Testo fornito:
Ah ah ah ah....molto carina, questa....ne terrò conto, grazie!!


----------



## exStermy (4 Ottobre 2012)

battiato63 ha detto:


> non so in quale regione vivi per cui non posso consigliarti quale, scegli tra questi quello che ti è più vicino: Il Po: ; l'Adige; L'Arno; Il Tevere ; Il Volturno..e buona fortuna   .:up:


per me se sbatte de meno se sale sur terrazzo...

ahahahah


----------



## battiato63 (4 Ottobre 2012)

KaiserSoze ha detto:


> Ah ah ah ah....molto carina, questa....ne terrò conto, grazie!!


 buongiorno Soze è un piacere trovarti:up:


----------



## dammi un nome (4 Ottobre 2012)

Chiara Matraini ha detto:


> No



e non ha mai fatto pressioni?


----------



## dammi un nome (4 Ottobre 2012)

Cosa farai:
1 > Nella discussione del forum, quale utente risponde al "No" di Chiara Matraini?
2 > Elenca tutti i fiumi nominati da battiato63 nel messaggio citato nella discussione del forum.
3 > Prosegui la discussione del forum dal punto in cui si interrompe.
Il materiale non ha alcun ruolo in questo lavoro.

Estratto dati:
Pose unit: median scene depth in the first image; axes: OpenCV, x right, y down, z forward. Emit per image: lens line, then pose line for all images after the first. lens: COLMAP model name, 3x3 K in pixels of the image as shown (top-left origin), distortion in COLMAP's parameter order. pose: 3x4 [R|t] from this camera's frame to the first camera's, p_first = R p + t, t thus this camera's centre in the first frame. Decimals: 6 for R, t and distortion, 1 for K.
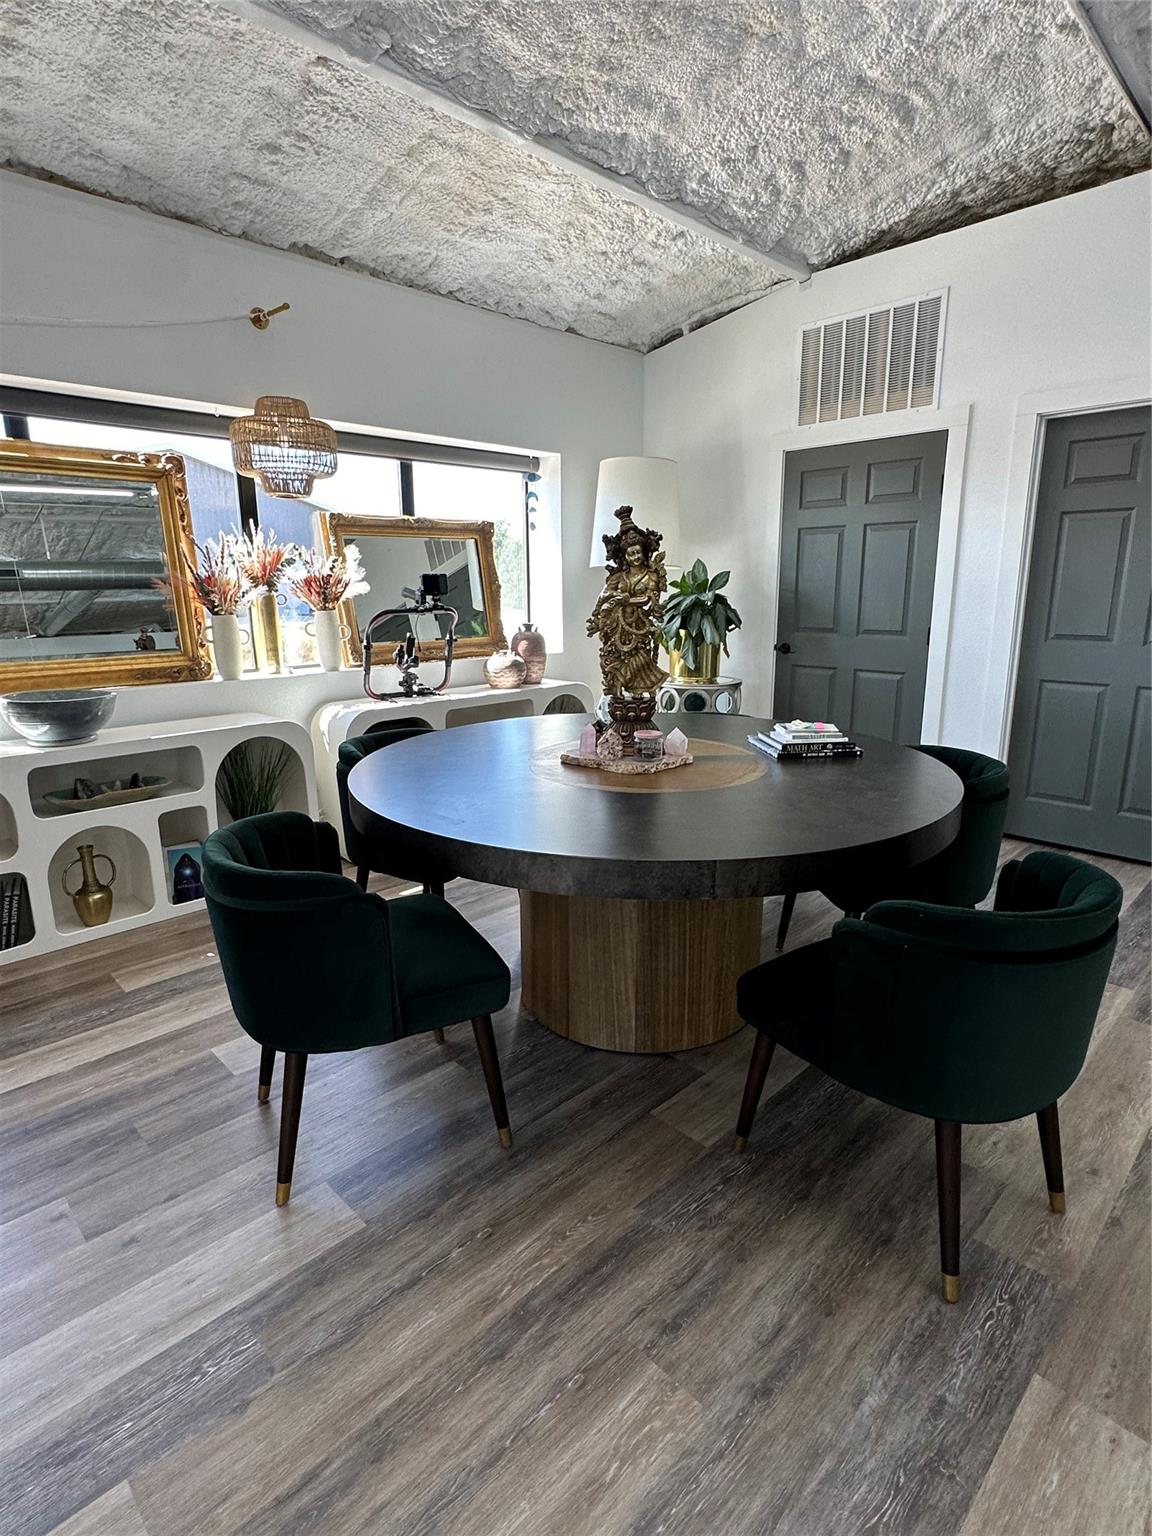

Risposte numerate:
1 > dammi un nome

2 > Po, Adige, Arno, Tevere, Volturno

3 >
Chiara Matraini ha detto:


> Registrati.
> O vedi di andare a fare in culo, va.


a vai...


----------



## dammi un nome (4 Ottobre 2012)

Minerva ha detto:


> sì, ciao perplesso (tr@deup)




e chen te lo sei dimenticato?


per quanto sia importante al fin..


----------



## dammi un nome (4 Ottobre 2012)

Chiara Matraini ha detto:


> grazie per gli ultimi rubini
> 
> una manica di moralisti è più simpatica di molti di voi


beccate sto verde.


----------



## dammi un nome (4 Ottobre 2012)

KaiserSoze ha detto:


> E viceversa?
> 
> Lo so...come so bene che qui nulla è come sembra. Quasi quanto nella vita vera.




ora tocca Schnitzler..:dorme:


ma te stesso, senza il desiderio di apparire A O B...mai eh ?


è vero anche sei migliorato rispetto ad anni fa, ma è un peccato, perchè ti perdi e ci perdiamo il meglio di te.


poi boh..fa come cazzo ti pare.


----------



## Chiara Matraini (4 Ottobre 2012)

dammi un nome ha detto:


> e non ha mai fatto pressioni?


mai


----------



## Daniele (4 Ottobre 2012)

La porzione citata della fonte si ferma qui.